Au bout du fil, David Cormand marque une pause : «Pouuuuf, je ne sais pas trop quoi vous dire.» Puis, le secrétaire national d'EE-LV, pas très emballé par la nomination du nouveau ministre de la Transition écologique, se lance : «Il y avait des profils plus mobilisés que lui sur les questions écolos, ça ressemble à un choix d'opportunité car ce n'est pas Rugy qui est nommé à l'Ecologie mais Richard Ferrand qui le remplace au perchoir…» Une autre tête écolo au téléphone : «Franchement, après l'échec de Nicolas Hulot, je ne vois pas comment Rugy peut bousculer les choses et, surtout, je ne comprends pas pourquoi Macron nomme un écolo qui ne représente rien pour les Français ! Je lui souhaite bon courage mais je reste très pessimiste.»

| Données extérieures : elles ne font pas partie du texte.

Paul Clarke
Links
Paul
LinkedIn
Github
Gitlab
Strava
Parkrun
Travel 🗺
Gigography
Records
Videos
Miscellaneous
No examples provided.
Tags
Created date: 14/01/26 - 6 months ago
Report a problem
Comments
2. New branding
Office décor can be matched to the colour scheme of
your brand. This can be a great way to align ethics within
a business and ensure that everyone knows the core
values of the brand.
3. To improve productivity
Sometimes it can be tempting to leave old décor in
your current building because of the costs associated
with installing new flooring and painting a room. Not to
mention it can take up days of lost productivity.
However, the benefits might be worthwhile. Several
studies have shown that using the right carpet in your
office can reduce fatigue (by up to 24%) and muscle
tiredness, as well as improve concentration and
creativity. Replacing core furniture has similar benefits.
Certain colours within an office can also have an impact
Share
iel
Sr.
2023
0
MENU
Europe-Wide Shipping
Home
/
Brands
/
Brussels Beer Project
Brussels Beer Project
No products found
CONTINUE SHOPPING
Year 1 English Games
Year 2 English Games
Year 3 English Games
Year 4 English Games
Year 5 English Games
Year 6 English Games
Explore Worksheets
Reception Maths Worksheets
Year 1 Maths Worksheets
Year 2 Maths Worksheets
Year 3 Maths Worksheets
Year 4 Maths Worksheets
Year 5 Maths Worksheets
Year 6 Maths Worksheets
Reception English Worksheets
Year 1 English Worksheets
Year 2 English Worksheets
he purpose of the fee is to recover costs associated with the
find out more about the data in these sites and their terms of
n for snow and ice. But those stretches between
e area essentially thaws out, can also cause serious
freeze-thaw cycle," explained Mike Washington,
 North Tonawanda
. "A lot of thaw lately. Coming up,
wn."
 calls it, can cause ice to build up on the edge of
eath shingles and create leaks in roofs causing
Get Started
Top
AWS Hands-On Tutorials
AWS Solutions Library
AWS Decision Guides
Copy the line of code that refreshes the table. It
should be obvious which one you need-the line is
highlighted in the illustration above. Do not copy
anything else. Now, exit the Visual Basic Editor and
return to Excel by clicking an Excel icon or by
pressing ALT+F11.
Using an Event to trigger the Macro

Encore un appel, un autre interlocuteur, et toujours la même tonalité.
Corbeille
Pas un hasard : les dirigeants d'EE-LV maîtrisent leur sujet. François de Rugy est un ancien de la maison. Après avoir adhéré en 1991 à Génération Ecologie, le Nantais rejoint les Verts en 1997, à 24 ans. Il est élu pour la première fois aux législatives de 2007, puis réélu en 2012. Peu connu du monde médiatique, le nouveau ministre de l'Ecologie apparaît en grand sur les écrans le 27 août 2015, à La Rochelle, pendant la rentrée des socialistes, lorsqu'il annonce son départ surprise d'EE-LV. Le député dénonce la «dérive gauchiste» de sa famille politique et rallie le groupe socialiste à l'Assemblée nationale. Il s'est même présenté lors de la primaire organisée par le PS avant de mettre à la corbeille sa promesse de soutenir le vainqueur Benoît Hamon et de tomber dans les bras de Macron. Cormand commente sa trajectoire : «C'est un tacticien opportuniste qui a fait du mal à EE-LV, il a voulu abîmer le parti qui lui a permis d'être élu. Sa seule constance ? Il a toujours été un écolo de centre droit.»
Son étoile s'illumine en septembre 2017. A 43 ans, François de Rugy devient un personnage important : président de l'Assemblée nationale. Une opportunité inespérée pour lui quelques années plus tôt. Un cadeau tombé du ciel. Il s'était positionné pour récupérer un poste de ministre pendant le quinquennat de François Hollande. Mais il ne s'était jamais imaginé «quatrième personnage de l'Etat». Nouveau poste rime avec nouvelle vie : il change d'adresse, un peu de look et rencontre un nouvel amour, Séverine Servat, journaliste chez Gala.
«Apparences»
Au Palais-Bourbon, l’ambiance est différente. Tout en haut de son perchoir, il se retrouve coincé entre deux feux.
L'opposition d'un côté, qui lui reproche de ne pas défendre l'institution. Sa présidence est marquée par de nombreux conflits avec des députés, notamment ceux de La France insoumise. Jean-Luc Mélenchon le surnommait «un tout petit président de l'Assemblée». Quelques minutes après l'annonce de sa nomination, le chef des insoumis a déclaré : «Le président de séance qui a planté l'amendement contre le glyphosate à deux heures du matin devient ministre des apparences écologiques.»
De l’autre côté, la majorité ne l’a jamais vraiment adopté. Des mots durs à chaque fois qu’il tournait le dos. Résultat : le Président met de l’ordre. Il ouvre une belle porte à François de Rugy. Et il peut placer un de ses proches au perchoir.
Un écolo qui connaît «très bien» le nouveau ministre se désole : «Tout le monde est gagnant sauf l'écologie !» Pour mettre fin aux doutes, il pourrait se montrer de nouveau offensif en remettant sur la table ses anciens combats contre le nucléaire et le diesel… Comme en janvier 2017, lorsqu'il déclarait : «Macron, je ne sais pas quel est son programme pour l'écologie. Quand il était ministre de l'Economie, non seulement il n'allait pas dans le sens de l'écologie, mais il était plutôt sur l'ancien monde.» Sa mission est très grande et la pente très raide.